* _Given records_

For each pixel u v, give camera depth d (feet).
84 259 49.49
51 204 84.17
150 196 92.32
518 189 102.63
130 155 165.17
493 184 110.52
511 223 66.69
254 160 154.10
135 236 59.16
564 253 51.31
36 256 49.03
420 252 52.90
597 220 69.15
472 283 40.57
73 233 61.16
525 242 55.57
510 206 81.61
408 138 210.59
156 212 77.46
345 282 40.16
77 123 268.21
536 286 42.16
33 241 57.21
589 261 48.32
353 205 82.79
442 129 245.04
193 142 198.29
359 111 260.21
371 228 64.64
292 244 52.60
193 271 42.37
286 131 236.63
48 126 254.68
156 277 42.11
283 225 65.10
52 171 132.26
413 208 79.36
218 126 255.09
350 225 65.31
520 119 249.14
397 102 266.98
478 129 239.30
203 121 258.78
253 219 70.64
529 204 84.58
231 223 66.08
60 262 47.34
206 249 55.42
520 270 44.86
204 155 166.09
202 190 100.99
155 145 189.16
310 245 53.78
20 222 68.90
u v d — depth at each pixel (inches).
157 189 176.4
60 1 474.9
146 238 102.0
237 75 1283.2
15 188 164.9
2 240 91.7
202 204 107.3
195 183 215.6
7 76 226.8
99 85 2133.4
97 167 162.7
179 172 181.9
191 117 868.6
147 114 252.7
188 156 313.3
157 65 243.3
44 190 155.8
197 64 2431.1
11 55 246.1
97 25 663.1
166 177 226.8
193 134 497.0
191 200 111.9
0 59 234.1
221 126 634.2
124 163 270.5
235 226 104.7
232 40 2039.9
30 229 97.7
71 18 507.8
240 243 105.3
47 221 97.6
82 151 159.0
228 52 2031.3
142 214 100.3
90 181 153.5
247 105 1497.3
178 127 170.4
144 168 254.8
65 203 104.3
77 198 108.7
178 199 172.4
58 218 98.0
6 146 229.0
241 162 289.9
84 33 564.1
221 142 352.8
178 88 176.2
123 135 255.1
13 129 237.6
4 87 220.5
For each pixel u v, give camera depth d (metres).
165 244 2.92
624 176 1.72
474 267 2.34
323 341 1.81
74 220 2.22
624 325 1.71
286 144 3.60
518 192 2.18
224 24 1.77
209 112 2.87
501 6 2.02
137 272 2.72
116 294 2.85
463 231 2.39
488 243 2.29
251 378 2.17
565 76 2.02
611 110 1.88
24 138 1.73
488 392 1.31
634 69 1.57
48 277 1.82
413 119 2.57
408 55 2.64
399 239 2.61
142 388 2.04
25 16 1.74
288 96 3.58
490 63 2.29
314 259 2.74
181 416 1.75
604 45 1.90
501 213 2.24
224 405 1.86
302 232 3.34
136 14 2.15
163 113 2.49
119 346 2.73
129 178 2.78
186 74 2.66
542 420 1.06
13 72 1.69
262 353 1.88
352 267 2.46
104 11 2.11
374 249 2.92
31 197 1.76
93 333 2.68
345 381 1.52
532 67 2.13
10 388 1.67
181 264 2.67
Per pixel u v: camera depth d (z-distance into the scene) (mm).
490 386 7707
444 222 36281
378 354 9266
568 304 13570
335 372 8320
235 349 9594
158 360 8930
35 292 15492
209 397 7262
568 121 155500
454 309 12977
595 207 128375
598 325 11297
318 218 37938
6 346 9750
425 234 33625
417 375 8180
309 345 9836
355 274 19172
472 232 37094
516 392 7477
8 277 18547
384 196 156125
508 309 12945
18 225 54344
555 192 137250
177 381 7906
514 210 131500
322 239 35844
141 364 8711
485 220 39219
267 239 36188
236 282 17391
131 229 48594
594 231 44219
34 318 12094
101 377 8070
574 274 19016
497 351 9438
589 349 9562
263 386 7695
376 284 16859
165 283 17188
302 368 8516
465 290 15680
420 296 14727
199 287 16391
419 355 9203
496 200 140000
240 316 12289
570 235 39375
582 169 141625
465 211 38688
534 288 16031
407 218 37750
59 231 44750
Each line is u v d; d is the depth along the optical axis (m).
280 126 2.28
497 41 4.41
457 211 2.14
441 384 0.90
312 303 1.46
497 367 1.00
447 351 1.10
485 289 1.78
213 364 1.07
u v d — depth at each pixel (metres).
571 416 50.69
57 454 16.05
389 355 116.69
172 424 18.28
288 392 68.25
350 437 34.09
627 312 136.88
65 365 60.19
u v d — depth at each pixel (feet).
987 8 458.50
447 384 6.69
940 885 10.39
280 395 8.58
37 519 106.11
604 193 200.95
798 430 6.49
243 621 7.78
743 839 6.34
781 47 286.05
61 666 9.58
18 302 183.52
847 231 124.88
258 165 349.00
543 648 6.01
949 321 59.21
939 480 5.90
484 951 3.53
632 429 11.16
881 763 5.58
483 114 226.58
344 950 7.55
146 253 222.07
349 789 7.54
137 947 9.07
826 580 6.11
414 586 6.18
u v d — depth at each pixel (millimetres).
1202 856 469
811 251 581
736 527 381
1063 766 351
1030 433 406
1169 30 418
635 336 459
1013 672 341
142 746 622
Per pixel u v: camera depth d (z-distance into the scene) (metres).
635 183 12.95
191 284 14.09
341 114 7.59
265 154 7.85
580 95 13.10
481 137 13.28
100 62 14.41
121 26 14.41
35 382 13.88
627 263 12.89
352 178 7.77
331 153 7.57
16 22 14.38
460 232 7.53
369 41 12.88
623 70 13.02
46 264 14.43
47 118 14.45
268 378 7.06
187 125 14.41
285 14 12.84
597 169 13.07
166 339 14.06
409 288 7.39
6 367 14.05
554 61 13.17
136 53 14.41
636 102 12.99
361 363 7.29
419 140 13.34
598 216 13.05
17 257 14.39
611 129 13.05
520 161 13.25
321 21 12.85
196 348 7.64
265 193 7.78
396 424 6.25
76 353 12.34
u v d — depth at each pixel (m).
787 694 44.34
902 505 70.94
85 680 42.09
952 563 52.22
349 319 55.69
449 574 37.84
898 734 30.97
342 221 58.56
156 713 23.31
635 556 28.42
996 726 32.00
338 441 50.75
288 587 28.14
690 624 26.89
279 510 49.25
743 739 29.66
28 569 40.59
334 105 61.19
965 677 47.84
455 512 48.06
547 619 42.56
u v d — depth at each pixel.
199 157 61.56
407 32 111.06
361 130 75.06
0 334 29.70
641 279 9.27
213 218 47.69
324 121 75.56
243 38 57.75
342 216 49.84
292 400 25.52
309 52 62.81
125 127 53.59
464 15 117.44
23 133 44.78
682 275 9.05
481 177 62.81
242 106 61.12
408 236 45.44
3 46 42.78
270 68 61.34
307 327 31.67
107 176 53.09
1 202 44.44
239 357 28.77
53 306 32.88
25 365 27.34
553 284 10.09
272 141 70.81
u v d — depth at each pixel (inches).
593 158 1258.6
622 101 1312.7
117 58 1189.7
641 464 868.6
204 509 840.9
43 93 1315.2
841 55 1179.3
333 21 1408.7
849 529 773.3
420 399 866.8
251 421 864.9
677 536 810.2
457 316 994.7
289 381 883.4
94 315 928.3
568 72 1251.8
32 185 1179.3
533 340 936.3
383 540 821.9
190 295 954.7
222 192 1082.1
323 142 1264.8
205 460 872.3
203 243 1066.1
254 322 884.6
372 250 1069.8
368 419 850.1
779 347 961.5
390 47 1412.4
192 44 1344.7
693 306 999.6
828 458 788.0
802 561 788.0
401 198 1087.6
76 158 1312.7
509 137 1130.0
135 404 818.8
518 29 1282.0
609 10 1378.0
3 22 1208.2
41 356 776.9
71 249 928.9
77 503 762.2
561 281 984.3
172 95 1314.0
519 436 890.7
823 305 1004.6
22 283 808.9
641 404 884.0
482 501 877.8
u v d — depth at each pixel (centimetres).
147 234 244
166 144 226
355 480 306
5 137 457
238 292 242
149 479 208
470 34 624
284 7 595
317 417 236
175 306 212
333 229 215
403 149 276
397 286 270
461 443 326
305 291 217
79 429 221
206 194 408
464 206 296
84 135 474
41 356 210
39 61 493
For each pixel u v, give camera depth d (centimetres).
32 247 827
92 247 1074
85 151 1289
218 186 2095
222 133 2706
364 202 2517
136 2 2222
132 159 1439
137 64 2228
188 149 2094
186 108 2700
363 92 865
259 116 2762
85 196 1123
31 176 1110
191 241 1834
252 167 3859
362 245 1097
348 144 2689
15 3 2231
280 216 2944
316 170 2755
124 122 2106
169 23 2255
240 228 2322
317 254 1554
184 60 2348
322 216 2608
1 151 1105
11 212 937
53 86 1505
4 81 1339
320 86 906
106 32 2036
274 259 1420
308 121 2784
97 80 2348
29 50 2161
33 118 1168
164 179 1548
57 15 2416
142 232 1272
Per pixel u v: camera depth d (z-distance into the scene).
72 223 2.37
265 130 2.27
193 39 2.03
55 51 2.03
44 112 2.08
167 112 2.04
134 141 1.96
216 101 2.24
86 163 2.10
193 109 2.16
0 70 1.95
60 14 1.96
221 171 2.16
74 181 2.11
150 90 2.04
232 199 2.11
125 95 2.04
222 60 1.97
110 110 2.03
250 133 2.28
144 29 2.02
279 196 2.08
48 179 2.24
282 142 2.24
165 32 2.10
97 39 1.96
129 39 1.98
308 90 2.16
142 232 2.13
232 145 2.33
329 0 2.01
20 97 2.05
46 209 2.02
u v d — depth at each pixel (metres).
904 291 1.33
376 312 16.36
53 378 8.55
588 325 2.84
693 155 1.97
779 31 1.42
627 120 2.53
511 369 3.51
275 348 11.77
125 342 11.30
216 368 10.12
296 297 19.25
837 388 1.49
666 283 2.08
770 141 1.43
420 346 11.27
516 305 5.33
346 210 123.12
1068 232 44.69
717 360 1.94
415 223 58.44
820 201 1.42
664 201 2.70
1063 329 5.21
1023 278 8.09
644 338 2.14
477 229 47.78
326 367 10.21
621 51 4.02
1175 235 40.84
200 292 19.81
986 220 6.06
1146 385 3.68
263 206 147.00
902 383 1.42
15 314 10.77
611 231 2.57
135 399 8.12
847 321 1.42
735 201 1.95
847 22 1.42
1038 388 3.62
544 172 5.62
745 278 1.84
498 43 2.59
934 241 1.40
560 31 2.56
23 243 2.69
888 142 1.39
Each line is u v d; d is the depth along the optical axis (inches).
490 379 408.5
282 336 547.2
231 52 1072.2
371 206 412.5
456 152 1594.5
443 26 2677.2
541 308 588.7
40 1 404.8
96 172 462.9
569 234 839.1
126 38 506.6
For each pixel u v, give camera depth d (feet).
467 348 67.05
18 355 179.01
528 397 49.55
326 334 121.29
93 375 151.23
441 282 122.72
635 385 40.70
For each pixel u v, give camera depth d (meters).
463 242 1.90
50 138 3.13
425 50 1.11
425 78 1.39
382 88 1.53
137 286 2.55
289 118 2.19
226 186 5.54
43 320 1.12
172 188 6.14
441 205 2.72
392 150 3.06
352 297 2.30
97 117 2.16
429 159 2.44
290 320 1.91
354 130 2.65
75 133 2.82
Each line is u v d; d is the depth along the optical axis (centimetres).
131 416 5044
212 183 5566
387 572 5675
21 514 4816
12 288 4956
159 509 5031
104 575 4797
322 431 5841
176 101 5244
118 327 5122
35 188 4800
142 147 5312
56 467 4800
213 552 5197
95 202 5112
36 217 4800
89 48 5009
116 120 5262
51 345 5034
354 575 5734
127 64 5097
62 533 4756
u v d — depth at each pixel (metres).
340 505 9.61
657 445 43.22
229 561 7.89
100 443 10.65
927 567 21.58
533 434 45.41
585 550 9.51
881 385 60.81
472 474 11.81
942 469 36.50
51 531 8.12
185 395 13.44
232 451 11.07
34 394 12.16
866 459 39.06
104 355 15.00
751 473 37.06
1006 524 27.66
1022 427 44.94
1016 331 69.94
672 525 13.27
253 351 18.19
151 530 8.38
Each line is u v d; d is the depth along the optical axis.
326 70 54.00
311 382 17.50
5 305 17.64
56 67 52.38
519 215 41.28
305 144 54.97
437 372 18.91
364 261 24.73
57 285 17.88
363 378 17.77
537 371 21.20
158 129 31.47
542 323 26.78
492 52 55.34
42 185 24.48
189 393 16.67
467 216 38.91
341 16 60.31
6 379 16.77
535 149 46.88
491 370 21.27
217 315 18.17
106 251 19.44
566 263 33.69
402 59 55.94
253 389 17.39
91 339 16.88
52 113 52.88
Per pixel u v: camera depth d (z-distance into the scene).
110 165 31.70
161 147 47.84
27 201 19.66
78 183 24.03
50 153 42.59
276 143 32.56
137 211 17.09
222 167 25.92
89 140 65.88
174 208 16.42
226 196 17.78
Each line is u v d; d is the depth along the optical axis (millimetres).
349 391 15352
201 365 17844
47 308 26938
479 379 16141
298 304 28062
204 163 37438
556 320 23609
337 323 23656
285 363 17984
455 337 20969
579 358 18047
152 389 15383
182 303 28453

* _Task description_
Return only the lines between the one holding "52 171 132.26" and the one holding "193 134 497.0", inclusive, exactly as they appear above.

* _Exercise solution_
52 171 132.26
413 208 79.36
218 126 255.09
350 225 65.31
520 119 249.14
397 102 266.98
478 129 239.30
203 121 258.78
253 219 70.64
529 204 84.58
231 223 66.08
60 262 47.34
206 249 55.42
520 270 44.86
204 155 166.09
202 190 100.99
155 145 189.16
310 245 53.78
20 222 68.90
u v d — depth at each pixel (inches).
157 189 176.4
60 1 474.9
146 238 102.0
237 75 1283.2
15 188 164.9
2 240 91.7
202 204 107.3
195 183 215.6
7 76 226.8
99 85 2133.4
97 167 162.7
179 172 181.9
191 117 868.6
147 114 252.7
188 156 313.3
157 65 243.3
44 190 155.8
197 64 2431.1
11 55 246.1
97 25 663.1
166 177 226.8
193 134 497.0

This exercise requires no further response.